New Zealand’s prime minister yesterday joined a chorus of Kiwis complaining about the treatment of their national bird by a Miami zoo.
New Zealanders have been appalled by revelations that Zoo Miami allowed visitors to pet one of the shy nocturnal animals under harsh lights.
Zoo Miami on Tuesday issued an apology and said it had scrapped the interactive pet-a-kiwi experience, but not before videos of a kiwi named Paora being stroked went viral.
“The zoo [has] immediately taken steps to address the concerns that were raised,” New Zealand Prime Minister Chris Hipkins said.
“They have acknowledged that what they were doing wasn’t appropriate or wasn’t right or wasn’t fair to the kiwi,” he added. “I thank them for taking it seriously.”
Millions of kiwis used to roam before Western settlers arrived on the shores of New Zealand, where only about 70,000 are left in the wild.
The Zoo Miami bird is only one of about 60 kiwis housed outside of New Zealand, the New Zealand Department of Conservation said.

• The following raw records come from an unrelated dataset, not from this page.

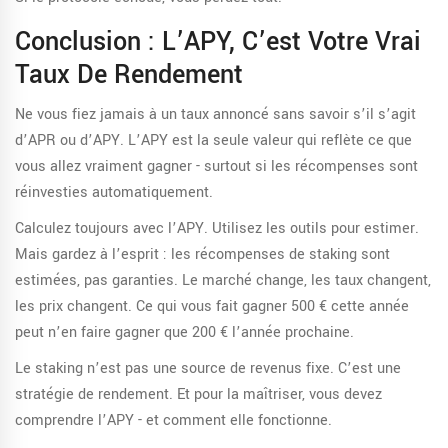
Conclusion : L’APY, C’est Votre Vrai
Taux De Rendement
Ne vous fiez jamais à un taux annoncé sans savoir s’il s’agit
d’APR ou d’APY. L’APY est la seule valeur qui reflète ce que
vous allez vraiment gagner - surtout si les récompenses sont
réinvesties automatiquement.
Calculez toujours avec l’APY. Utilisez les outils pour estimer.
Mais gardez à l’esprit : les récompenses de staking sont
estimées, pas garanties. Le marché change, les taux changent,
les prix changent. Ce qui vous fait gagner 500 € cette année
peut n’en faire gagner que 200 € l’année prochaine.
Le staking n’est pas une source de revenus fixe. C’est une
stratégie de rendement. Et pour la maîtriser, vous devez
comprendre l’APY - et comment elle fonctionne.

Kiwis are part of Maori mythology in New Zealand, where there was fierce condemnation of Paora’s treatment.
“It is obviously very clear your team [at Zoo Miami] is not equipped and has no clue how to care for this national treasure. Return Immediately, Paora,” one person wrote on Twitter.
“Sell kiwi toys if you want to fundraise! This is unethical and cruel,” another user wrote.
In a statement, Zoo Miami said the “concerns expressed have been taken very seriously.”
“Effective immediately, the Kiwi Encounter will no longer be offered,” it added.
“It’s especially painful to all of us to think that anything that has occurred with Paora ... would be offensive to any of the wonderful people of New Zealand,” it said.
The zoo said it planned to build “a special habitat” for Paora to teach visitors about “the amazing kiwi” without direct contact.
Zoo Miami hatched the bird, which is named after Moari iwi leader and environmentalist Paora Haitana.
Haitana told Radio New Zealand that it was “a huge concern” to hear of his namesake’s treatment.
“It’s our signature, we’re known as the kiwi, so it goes against everything the bird was given to them for,” Haitana added.
The New Zealand Department of Conservation said it would contact Zoo Miami to “share our expertise and high standards for the respectful care of kiwi.”
A spokesperson added that they also planned to raise the matter with the Association of Zoos and Aquariums, of which Zoo Miami is a member.